- Instructions
(a) In the post on the reduceByKeyAndWindow() sliding window, what application name is passed to setAppName?
(b) Using the post on the reduceByKeyAndWindow() sliding window, say whether each statement agrees with it. Give yes or no and quote the deciding words.
(i) The input for the application comes from a Python stub.
(ii) The first line of the output lists four values.
(iii) The post is dated Monday, May 2, 2016.
(c) Please extend the Scala source code in the post on the reduceByKeyAndWindow() sliding window, starting right after the SparkConf line.

- Selected passage
Segment Open

Monday, May 2, 2016

Sliding window using : reduceByKeyAndWindow()

This example demonstrates the Sliding window using the Transformation reduceByKeyAndWindow(). This Python stub is used to provide Input to this Application

Input

Input for the Streaming Application is denoted by this color

python3.5 ./a21_stub.py inputfile=./c15_input2.yaml 
Press ENTER when Ready...
[  0]
     [.9] => data=lion || secondscounter=0.9
[  1]
     [.8] => data=lion || secondscounter=1.8
[  2]
     [.7] => data=lion || secondscounter=2.7
[  3]
     [.6] => data=lion || secondscounter=3.6
[  4]
     [.5] => data=lion || secondscounter=4.5
[  5]
     [.4] => data=lion || secondscounter=5.4
[  6]
     [.4] => data=lion || secondscounter=6.4
[  7]
     [.2] => data=lion || secondscounter=7.2
[  8]
     [.1] => data=lion || secondscounter=8.1
[  9]
     [.0] => data=lion || secondscounter=9.0
[ 10]
     [.0] => data=lion || secondscounter=10.0
     [.8] => data=lion || secondscounter=10.8
[ 11]
     [.7] => data=lion || secondscounter=11.7
[ 12]
     [.6] => data=lion || secondscounter=12.6

Output

(lion,(2,List(0.9, 1.8)))
(lion,(4,List(0.9, 1.8, 2.7, 3.6)))
(lion,(6,List(0.9, 1.8, 2.7, 3.6, 4.5, 5.4)))
(lion,(7,List(2.7, 3.6, 4.5, 5.4, 6.4, 7.2, 8.1)))
(lion,(7,List(4.5, 5.4, 6.4, 7.2, 8.1, 9.0, 10.0)))
(lion,(7,List(6.4, 7.2, 8.1, 9.0, 10.0, 10.8, 11.7)))
(lion,(5,List(9.0, 10.0, 10.8, 11.7, 12.6)))
(lion,(3,List(10.8, 11.7, 12.6)))
(lion,(1,List(12.6)))

Source Code

package a11_TCP_IP.a15_Window

import org.apache.spark.SparkConf
import org.apache.spark.SparkContext
import org.apache.spark.streaming.Seconds
import org.apache.spark.streaming.StreamingContext
import java.text.SimpleDateFormat
import java.util.Calendar

/*
spark-submit --master local[*] --class a11_TCP_IP.a15_Window.a11_WindowExample --driver-java-options -XX:MaxPermSize=300m target/scala-2.10/sparkstreamingexamples_2.10-1.0.jar
*/
object a11_WindowExample {
  
  def main(args: Array[String]) {
    
    val conf = new SparkConf().setAppName("Window_Example")

Segment Closed

- Excerpted records

Segment Open

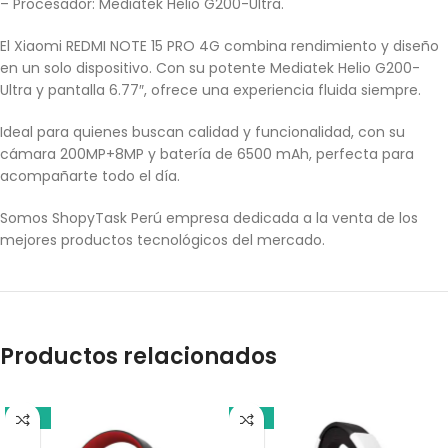
– Procesador: Mediatek Helio G200-Ultra.
El Xiaomi REDMI NOTE 15 PRO 4G combina rendimiento y diseño
en un solo dispositivo. Con su potente Mediatek Helio G200-
Ultra y pantalla 6.77″, ofrece una experiencia fluida siempre.
Ideal para quienes buscan calidad y funcionalidad, con su
cámara 200MP+8MP y batería de 6500 mAh, perfecta para
acompañarte todo el día.
Somos ShopyTask Perú empresa dedicada a la venta de los
mejores productos tecnológicos del mercado.
Productos relacionados
-18%
-13%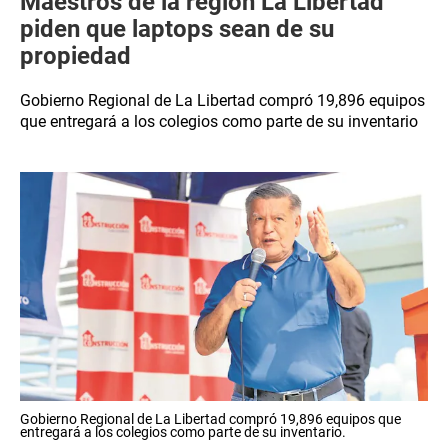
Maestros de la región La Libertad
piden que laptops sean de su
propiedad
Gobierno Regional de La Libertad compró 19,896 equipos
que entregará a los colegios como parte de su inventario
Gobierno Regional de La Libertad compró 19,896 equipos que
entregará a los colegios como parte de su inventario.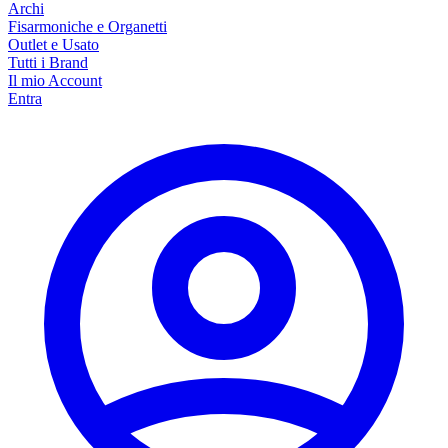
Archi
Fisarmoniche e Organetti
Outlet e Usato
Tutti i Brand
Il mio Account
Entra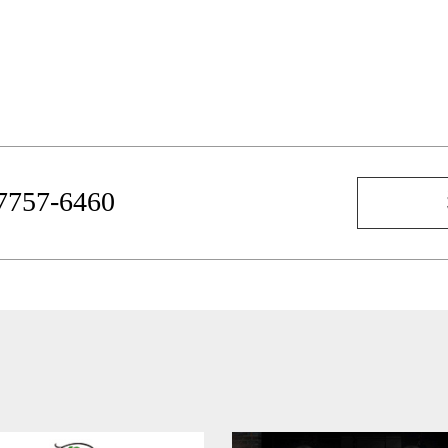
-7757-6460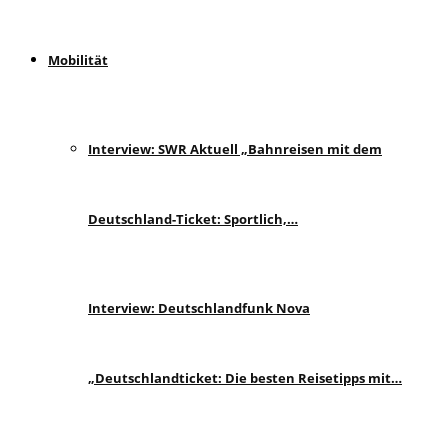
Mobilität
Interview: SWR Aktuell „Bahnreisen mit dem
Deutschland-Ticket: Sportlich,…
Interview: Deutschlandfunk Nova
„Deutschlandticket: Die besten Reisetipps mit…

Segment Closed

- Expected results
(a) "Window_Example"

(b)
(i) Yes: "This Python stub is used to provide Input to this Application"
(ii) No: "(lion,(2,List(0.9, 1.8)))"
(iii) Yes: "Monday, May 2, 2016"

(c)
    val sc = new SparkContext(conf)

    // Set Batch Interval
    val stc = new StreamingContext(sc, Seconds(2))
    
    // Create an Input stream that receives data from
    // TCP/IP Socket
    val linesDstream = stc.socketTextStream("localhost", 9999)

    val splittedDs = linesDstream.map{ x =>
      x.split("\\|\\|")
       .map(_.trim)
    }

    val filteredListDs = splittedDs.map{ x =>
      val retval = for { element <- x
          val keyNval = element.split("=")
          // Ensure key & value are both present
          if keyNval.size >= 2
        } yield {
          val splitted = element.split("=")
          // Create Tuple of Key and Value
          splitted(0) -> splitted(1)
        }
      retval
    }
    
    // Convert the Splitted tokens into a Map 
    val dnryListDs = filteredListDs.map{ x => x.toMap }
    
    val keyvaluepairsDs = dnryListDs.map { x =>
      val data = x.getOrElse("data", "")
      (data, x)
    }

    val wordsDs = keyvaluepairsDs.flatMap{ x =>
      val xsplitted = x._1.split(" ").map(_.trim)
      val wordNmeta = for { element <- xsplitted
        } yield {
          (element, (  1, 
                       List((x._2.getOrElse("secondscounter", ""))
                    )))
        }
      wordNmeta  
    }
    
    def reduceFn(  x:(Int, List[String]), y:(Int, List[String])  ) 
                                  : (Int, List[String]) = {
      val sum = x._1 + y._1
      val timelist = x._2 ::: y._2
      (sum, timelist)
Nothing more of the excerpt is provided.